Validated on a real misattributing call: dual-channel fixed both mono-mix
misattributions (a remote "Go Bitcoin" no longer credited to the user; a local "There"
recovered from Unknown), and correctly split overlapping speech — two people saying
"Hello" at once that the coarse ground truth itself had conflated.
One known limit: if loud remote bleed masks a quiet local word, the mic-track ASR can miss it entirely (we can't attribute a word that was never transcribed). A cleaner mic (headphones, so there's no speaker bleed) avoids it; channel-subtraction echo-cancellation is a possible future enhancement since the tracks are sample-aligned.
5. Anything else
- No OpenAPI/Swagger yet.
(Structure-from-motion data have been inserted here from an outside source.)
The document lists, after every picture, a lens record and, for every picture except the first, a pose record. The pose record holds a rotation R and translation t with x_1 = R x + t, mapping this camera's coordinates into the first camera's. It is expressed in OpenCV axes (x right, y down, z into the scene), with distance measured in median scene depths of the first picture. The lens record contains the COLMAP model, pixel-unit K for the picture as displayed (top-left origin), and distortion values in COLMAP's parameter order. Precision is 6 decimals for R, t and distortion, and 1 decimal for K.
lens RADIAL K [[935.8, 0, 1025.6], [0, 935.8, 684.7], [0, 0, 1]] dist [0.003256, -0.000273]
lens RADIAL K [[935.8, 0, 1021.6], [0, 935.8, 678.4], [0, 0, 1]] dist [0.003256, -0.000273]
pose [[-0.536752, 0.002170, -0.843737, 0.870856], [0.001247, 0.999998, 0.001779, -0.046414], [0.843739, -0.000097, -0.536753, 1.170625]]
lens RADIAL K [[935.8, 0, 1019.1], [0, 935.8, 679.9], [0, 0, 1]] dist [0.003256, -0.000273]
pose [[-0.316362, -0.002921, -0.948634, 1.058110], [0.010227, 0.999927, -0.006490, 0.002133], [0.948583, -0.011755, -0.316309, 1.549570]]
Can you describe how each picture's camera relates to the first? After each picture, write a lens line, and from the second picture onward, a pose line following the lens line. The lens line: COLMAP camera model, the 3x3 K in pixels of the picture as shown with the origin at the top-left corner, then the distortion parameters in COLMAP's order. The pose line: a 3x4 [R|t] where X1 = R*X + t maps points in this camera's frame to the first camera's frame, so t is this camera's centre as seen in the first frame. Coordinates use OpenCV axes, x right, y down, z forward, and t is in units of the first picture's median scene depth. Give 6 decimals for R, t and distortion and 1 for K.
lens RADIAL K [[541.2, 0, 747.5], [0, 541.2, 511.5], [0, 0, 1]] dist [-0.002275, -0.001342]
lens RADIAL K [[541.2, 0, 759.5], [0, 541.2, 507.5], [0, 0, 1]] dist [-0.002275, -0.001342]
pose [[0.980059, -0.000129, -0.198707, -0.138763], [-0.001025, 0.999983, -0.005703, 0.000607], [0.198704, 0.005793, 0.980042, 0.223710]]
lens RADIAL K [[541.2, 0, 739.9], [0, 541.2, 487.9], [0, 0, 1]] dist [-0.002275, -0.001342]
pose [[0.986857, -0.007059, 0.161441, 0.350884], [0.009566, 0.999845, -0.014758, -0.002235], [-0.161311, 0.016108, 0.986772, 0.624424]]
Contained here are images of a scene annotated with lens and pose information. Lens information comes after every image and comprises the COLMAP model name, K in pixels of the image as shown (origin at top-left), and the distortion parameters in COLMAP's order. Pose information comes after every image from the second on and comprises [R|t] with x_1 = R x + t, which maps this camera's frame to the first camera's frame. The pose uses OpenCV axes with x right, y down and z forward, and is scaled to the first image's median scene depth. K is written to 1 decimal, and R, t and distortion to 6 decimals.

This doc + the curl examples are the contract.
- Health / discovery:
GET /api/status— per-service health (parakeet, etc.).GET /api/endpoints— service-discovery JSON (base URLs + ready flags).GET /v1/models— lists the STT model + diarizer.
- Errors: JSON body, conventional status codes —
400malformed,413too large,503+Retry-Afterif the backend briefly wedges (retry after the interval; transcription auto-recovers). Most error bodies are{"detail": "..."}. - Long calls: chunk into ~2–3 min pieces, send sequentially, diarize each
with
/api/audio/diarize-chunk, and stitch speakers across chunks via the fingerprints. (The operator's other apps use exactly this pattern.)
Backend: NVIDIA Parakeet TDT 0.6B (STT) + Sortformer 4spk-v1 (diarization) + TitaNet (voice fingerprints) on DGX Spark, fronted by Spark Control. All on the operator's LAN — nothing leaves the box.